## WHAT IS EXPECTED
Render every row below as a Markdown table with the columns Number and Text, giving each line its number and its wording, and omit any blank lines.

## DATA PROVIDED

============

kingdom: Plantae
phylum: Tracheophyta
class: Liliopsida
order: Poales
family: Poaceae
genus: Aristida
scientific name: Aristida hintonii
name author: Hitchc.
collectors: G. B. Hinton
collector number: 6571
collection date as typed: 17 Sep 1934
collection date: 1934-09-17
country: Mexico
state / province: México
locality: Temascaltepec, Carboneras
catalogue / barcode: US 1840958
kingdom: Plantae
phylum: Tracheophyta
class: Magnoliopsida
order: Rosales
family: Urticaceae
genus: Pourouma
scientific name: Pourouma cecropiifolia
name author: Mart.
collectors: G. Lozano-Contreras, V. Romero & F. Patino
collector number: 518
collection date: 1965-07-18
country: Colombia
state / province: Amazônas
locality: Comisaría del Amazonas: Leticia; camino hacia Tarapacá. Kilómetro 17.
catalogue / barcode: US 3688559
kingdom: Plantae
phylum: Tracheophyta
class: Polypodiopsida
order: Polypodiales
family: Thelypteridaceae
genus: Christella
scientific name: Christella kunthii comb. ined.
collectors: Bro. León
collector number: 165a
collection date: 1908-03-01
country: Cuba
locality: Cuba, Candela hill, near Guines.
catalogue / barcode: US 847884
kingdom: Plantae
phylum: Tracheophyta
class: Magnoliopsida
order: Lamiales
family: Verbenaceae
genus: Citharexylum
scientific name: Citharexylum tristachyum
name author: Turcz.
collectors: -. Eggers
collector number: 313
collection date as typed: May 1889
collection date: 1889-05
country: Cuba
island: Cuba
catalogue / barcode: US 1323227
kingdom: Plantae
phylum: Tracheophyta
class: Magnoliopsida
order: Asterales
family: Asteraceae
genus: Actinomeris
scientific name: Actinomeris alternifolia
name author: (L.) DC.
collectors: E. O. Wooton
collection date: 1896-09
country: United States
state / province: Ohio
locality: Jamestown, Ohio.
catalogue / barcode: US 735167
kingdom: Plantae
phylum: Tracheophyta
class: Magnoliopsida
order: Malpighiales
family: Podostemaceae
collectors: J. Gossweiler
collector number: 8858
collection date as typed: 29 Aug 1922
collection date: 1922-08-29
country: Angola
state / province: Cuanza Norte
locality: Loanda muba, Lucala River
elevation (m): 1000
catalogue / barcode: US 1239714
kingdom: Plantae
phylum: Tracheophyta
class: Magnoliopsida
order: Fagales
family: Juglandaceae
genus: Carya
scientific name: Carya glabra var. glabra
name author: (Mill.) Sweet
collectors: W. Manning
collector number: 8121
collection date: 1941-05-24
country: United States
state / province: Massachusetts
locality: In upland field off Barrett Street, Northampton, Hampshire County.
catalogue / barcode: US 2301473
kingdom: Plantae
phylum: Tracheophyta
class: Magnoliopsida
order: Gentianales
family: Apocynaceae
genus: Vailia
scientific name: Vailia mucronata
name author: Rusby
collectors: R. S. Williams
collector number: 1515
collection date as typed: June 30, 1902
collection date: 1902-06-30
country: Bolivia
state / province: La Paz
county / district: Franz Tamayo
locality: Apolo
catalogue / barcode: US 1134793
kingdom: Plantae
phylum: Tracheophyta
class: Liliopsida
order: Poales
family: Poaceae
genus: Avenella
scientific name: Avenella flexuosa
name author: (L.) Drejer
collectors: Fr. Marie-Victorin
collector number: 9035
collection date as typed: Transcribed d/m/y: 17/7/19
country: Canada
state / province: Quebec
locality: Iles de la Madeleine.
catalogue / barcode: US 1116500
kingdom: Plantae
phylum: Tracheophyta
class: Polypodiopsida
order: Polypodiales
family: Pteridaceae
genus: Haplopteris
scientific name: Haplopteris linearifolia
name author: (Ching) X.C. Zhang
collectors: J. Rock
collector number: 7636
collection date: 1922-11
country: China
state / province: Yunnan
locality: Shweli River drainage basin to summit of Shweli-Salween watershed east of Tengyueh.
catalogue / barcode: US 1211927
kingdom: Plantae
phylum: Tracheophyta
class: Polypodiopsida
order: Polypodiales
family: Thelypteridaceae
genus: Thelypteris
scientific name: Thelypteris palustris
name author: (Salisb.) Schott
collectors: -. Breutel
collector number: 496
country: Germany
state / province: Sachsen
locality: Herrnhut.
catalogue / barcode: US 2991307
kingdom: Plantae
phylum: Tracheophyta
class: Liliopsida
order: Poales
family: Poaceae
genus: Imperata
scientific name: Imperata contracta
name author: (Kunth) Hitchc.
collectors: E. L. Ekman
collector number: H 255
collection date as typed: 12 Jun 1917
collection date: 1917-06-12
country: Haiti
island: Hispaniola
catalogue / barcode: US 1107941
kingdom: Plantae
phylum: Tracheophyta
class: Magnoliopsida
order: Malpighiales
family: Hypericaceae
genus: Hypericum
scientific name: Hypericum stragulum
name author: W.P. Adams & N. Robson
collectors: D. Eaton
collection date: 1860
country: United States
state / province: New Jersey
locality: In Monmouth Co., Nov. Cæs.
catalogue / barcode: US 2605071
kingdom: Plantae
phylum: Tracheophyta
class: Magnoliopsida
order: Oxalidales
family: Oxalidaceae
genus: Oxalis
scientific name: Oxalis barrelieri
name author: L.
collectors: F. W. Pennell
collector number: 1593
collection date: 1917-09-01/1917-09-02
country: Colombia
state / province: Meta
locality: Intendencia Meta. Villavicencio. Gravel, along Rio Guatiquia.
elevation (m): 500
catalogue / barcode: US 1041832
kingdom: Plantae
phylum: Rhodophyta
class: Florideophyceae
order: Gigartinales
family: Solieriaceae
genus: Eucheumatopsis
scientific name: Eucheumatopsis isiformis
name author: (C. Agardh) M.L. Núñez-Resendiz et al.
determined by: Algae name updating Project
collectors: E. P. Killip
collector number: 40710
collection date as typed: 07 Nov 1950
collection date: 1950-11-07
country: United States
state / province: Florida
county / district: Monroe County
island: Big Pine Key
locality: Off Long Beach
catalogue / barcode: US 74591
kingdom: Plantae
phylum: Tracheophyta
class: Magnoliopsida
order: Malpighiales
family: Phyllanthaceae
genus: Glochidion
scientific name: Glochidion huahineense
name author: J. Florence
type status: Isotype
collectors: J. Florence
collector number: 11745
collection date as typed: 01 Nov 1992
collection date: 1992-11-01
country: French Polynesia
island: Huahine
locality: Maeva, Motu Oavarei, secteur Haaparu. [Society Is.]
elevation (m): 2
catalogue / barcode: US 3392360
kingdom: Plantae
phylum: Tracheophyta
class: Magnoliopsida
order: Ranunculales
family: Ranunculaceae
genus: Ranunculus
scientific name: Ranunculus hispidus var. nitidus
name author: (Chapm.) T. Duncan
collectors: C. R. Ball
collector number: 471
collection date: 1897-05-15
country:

============

## EXERCISE ANSWER
| Number | Text |
|---|---|
| 1 | kingdom: Plantae |
| 2 | phylum: Tracheophyta |
| 3 | class: Liliopsida |
| 4 | order: Poales |
| 5 | family: Poaceae |
| 6 | genus: Aristida |
| 7 | scientific name: Aristida hintonii |
| 8 | name author: Hitchc. |
| 9 | collectors: G. B. Hinton |
| 10 | collector number: 6571 |
| 11 | collection date as typed: 17 Sep 1934 |
| 12 | collection date: 1934-09-17 |
| 13 | country: Mexico |
| 14 | state / province: México |
| 15 | locality: Temascaltepec, Carboneras |
| 16 | catalogue / barcode: US 1840958 |
| 17 | kingdom: Plantae |
| 18 | phylum: Tracheophyta |
| 19 | class: Magnoliopsida |
| 20 | order: Rosales |
| 21 | family: Urticaceae |
| 22 | genus: Pourouma |
| 23 | scientific name: Pourouma cecropiifolia |
| 24 | name author: Mart. |
| 25 | collectors: G. Lozano-Contreras, V. Romero & F. Patino |
| 26 | collector number: 518 |
| 27 | collection date: 1965-07-18 |
| 28 | country: Colombia |
| 29 | state / province: Amazônas |
| 30 | locality: Comisaría del Amazonas: Leticia; camino hacia Tarapacá. Kilómetro 17. |
| 31 | catalogue / barcode: US 3688559 |
| 32 | kingdom: Plantae |
| 33 | phylum: Tracheophyta |
| 34 | class: Polypodiopsida |
| 35 | order: Polypodiales |
| 36 | family: Thelypteridaceae |
| 37 | genus: Christella |
| 38 | scientific name: Christella kunthii comb. ined. |
| 39 | collectors: Bro. León |
| 40 | collector number: 165a |
| 41 | collection date: 1908-03-01 |
| 42 | country: Cuba |
| 43 | locality: Cuba, Candela hill, near Guines. |
| 44 | catalogue / barcode: US 847884 |
| 45 | kingdom: Plantae |
| 46 | phylum: Tracheophyta |
| 47 | class: Magnoliopsida |
| 48 | order: Lamiales |
| 49 | family: Verbenaceae |
| 50 | genus: Citharexylum |
| 51 | scientific name: Citharexylum tristachyum |
| 52 | name author: Turcz. |
| 53 | collectors: -. Eggers |
| 54 | collector number: 313 |
| 55 | collection date as typed: May 1889 |
| 56 | collection date: 1889-05 |
| 57 | country: Cuba |
| 58 | island: Cuba |
| 59 | catalogue / barcode: US 1323227 |
| 60 | kingdom: Plantae |
| 61 | phylum: Tracheophyta |
| 62 | class: Magnoliopsida |
| 63 | order: Asterales |
| 64 | family: Asteraceae |
| 65 | genus: Actinomeris |
| 66 | scientific name: Actinomeris alternifolia |
| 67 | name author: (L.) DC. |
| 68 | collectors: E. O. Wooton |
| 69 | collection date: 1896-09 |
| 70 | country: United States |
| 71 | state / province: Ohio |
| 72 | locality: Jamestown, Ohio. |
| 73 | catalogue / barcode: US 735167 |
| 74 | kingdom: Plantae |
| 75 | phylum: Tracheophyta |
| 76 | class: Magnoliopsida |
| 77 | order: Malpighiales |
| 78 | family: Podostemaceae |
| 79 | collectors: J. Gossweiler |
| 80 | collector number: 8858 |
| 81 | collection date as typed: 29 Aug 1922 |
| 82 | collection date: 1922-08-29 |
| 83 | country: Angola |
| 84 | state / province: Cuanza Norte |
| 85 | locality: Loanda muba, Lucala River |
| 86 | elevation (m): 1000 |
| 87 | catalogue / barcode: US 1239714 |
| 88 | kingdom: Plantae |
| 89 | phylum: Tracheophyta |
| 90 | class: Magnoliopsida |
| 91 | order: Fagales |
| 92 | family: Juglandaceae |
| 93 | genus: Carya |
| 94 | scientific name: Carya glabra var. glabra |
| 95 | name author: (Mill.) Sweet |
| 96 | collectors: W. Manning |
| 97 | collector number: 8121 |
| 98 | collection date: 1941-05-24 |
| 99 | country: United States |
| 100 | state / province: Massachusetts |
| 101 | locality: In upland field off Barrett Street, Northampton, Hampshire County. |
| 102 | catalogue / barcode: US 2301473 |
| 103 | kingdom: Plantae |
| 104 | phylum: Tracheophyta |
| 105 | class: Magnoliopsida |
| 106 | order: Gentianales |
| 107 | family: Apocynaceae |
| 108 | genus: Vailia |
| 109 | scientific name: Vailia mucronata |
| 110 | name author: Rusby |
| 111 | collectors: R. S. Williams |
| 112 | collector number: 1515 |
| 113 | collection date as typed: June 30, 1902 |
| 114 | collection date: 1902-06-30 |
| 115 | country: Bolivia |
| 116 | state / province: La Paz |
| 117 | county / district: Franz Tamayo |
| 118 | locality: Apolo |
| 119 | catalogue / barcode: US 1134793 |
| 120 | kingdom: Plantae |
| 121 | phylum: Tracheophyta |
| 122 | class: Liliopsida |
| 123 | order: Poales |
| 124 | family: Poaceae |
| 125 | genus: Avenella |
| 126 | scientific name: Avenella flexuosa |
| 127 | name author: (L.) Drejer |
| 128 | collectors: Fr. Marie-Victorin |
| 129 | collector number: 9035 |
| 130 | collection date as typed: Transcribed d/m/y: 17/7/19 |
| 131 | country: Canada |
| 132 | state / province: Quebec |
| 133 | locality: Iles de la Madeleine. |
| 134 | catalogue / barcode: US 1116500 |
| 135 | kingdom: Plantae |
| 136 | phylum: Tracheophyta |
| 137 | class: Polypodiopsida |
| 138 | order: Polypodiales |
| 139 | family: Pteridaceae |
| 140 | genus: Haplopteris |
| 141 | scientific name: Haplopteris linearifolia |
| 142 | name author: (Ching) X.C. Zhang |
| 143 | collectors: J. Rock |
| 144 | collector number: 7636 |
| 145 | collection date: 1922-11 |
| 146 | country: China |
| 147 | state / province: Yunnan |
| 148 | locality: Shweli River drainage basin to summit of Shweli-Salween watershed east of Tengyueh. |
| 149 | catalogue / barcode: US 1211927 |
| 150 | kingdom: Plantae |
| 151 | phylum: Tracheophyta |
| 152 | class: Polypodiopsida |
| 153 | order: Polypodiales |
| 154 | family: Thelypteridaceae |
| 155 | genus: Thelypteris |
| 156 | scientific name: Thelypteris palustris |
| 157 | name author: (Salisb.) Schott |
| 158 | collectors: -. Breutel |
| 159 | collector number: 496 |
| 160 | country: Germany |
| 161 | state / province: Sachsen |
| 162 | locality: Herrnhut. |
| 163 | catalogue / barcode: US 2991307 |
| 164 | kingdom: Plantae |
| 165 | phylum: Tracheophyta |
| 166 | class: Liliopsida |
| 167 | order: Poales |
| 168 | family: Poaceae |
| 169 | genus: Imperata |
| 170 | scientific name: Imperata contracta |
| 171 | name author: (Kunth) Hitchc. |
| 172 | collectors: E. L. Ekman |
| 173 | collector number: H 255 |
| 174 | collection date as typed: 12 Jun 1917 |
| 175 | collection date: 1917-06-12 |
| 176 | country: Haiti |
| 177 | island: Hispaniola |
| 178 | catalogue / barcode: US 1107941 |
| 179 | kingdom: Plantae |
| 180 | phylum: Tracheophyta |
| 181 | class: Magnoliopsida |
| 182 | order: Malpighiales |
| 183 | family: Hypericaceae |
| 184 | genus: Hypericum |
| 185 | scientific name: Hypericum stragulum |
| 186 | name author: W.P. Adams & N. Robson |
| 187 | collectors: D. Eaton |
| 188 | collection date: 1860 |
| 189 | country: United States |
| 190 | state / province: New Jersey |
| 191 | locality: In Monmouth Co., Nov. Cæs. |
| 192 | catalogue / barcode: US 2605071 |
| 193 | kingdom: Plantae |
| 194 | phylum: Tracheophyta |
| 195 | class: Magnoliopsida |
| 196 | order: Oxalidales |
| 197 | family: Oxalidaceae |
| 198 | genus: Oxalis |
| 199 | scientific name: Oxalis barrelieri |
| 200 | name author: L. |
| 201 | collectors: F. W. Pennell |
| 202 | collector number: 1593 |
| 203 | collection date: 1917-09-01/1917-09-02 |
| 204 | country: Colombia |
| 205 | state / province: Meta |
| 206 | locality: Intendencia Meta. Villavicencio. Gravel, along Rio Guatiquia. |
| 207 | elevation (m): 500 |
| 208 | catalogue / barcode: US 1041832 |
| 209 | kingdom: Plantae |
| 210 | phylum: Rhodophyta |
| 211 | class: Florideophyceae |
| 212 | order: Gigartinales |
| 213 | family: Solieriaceae |
| 214 | genus: Eucheumatopsis |
| 215 | scientific name: Eucheumatopsis isiformis |
| 216 | name author: (C. Agardh) M.L. Núñez-Resendiz et al. |
| 217 | determined by: Algae name updating Project |
| 218 | collectors: E. P. Killip |
| 219 | collector number: 40710 |
| 220 | collection date as typed: 07 Nov 1950 |
| 221 | collection date: 1950-11-07 |
| 222 | country: United States |
| 223 | state / province: Florida |
| 224 | county / district: Monroe County |
| 225 | island: Big Pine Key |
| 226 | locality: Off Long Beach |
| 227 | catalogue / barcode: US 74591 |
| 228 | kingdom: Plantae |
| 229 | phylum: Tracheophyta |
| 230 | class: Magnoliopsida |
| 231 | order: Malpighiales |
| 232 | family: Phyllanthaceae |
| 233 | genus: Glochidion |
| 234 | scientific name: Glochidion huahineense |
| 235 | name author: J. Florence |
| 236 | type status: Isotype |
| 237 | collectors: J. Florence |
| 238 | collector number: 11745 |
| 239 | collection date as typed: 01 Nov 1992 |
| 240 | collection date: 1992-11-01 |
| 241 | country: French Polynesia |
| 242 | island: Huahine |
| 243 | locality: Maeva, Motu Oavarei, secteur Haaparu. [Society Is.] |
| 244 | elevation (m): 2 |
| 245 | catalogue / barcode: US 3392360 |
| 246 | kingdom: Plantae |
| 247 | phylum: Tracheophyta |
| 248 | class: Magnoliopsida |
| 249 | order: Ranunculales |
| 250 | family: Ranunculaceae |
| 251 | genus: Ranunculus |
| 252 | scientific name: Ranunculus hispidus var. nitidus |
| 253 | name author: (Chapm.) T. Duncan |
| 254 | collectors: C. R. Ball |
| 255 | collector number: 471 |
| 256 | collection date: 1897-05-15 |
| 257 | country: |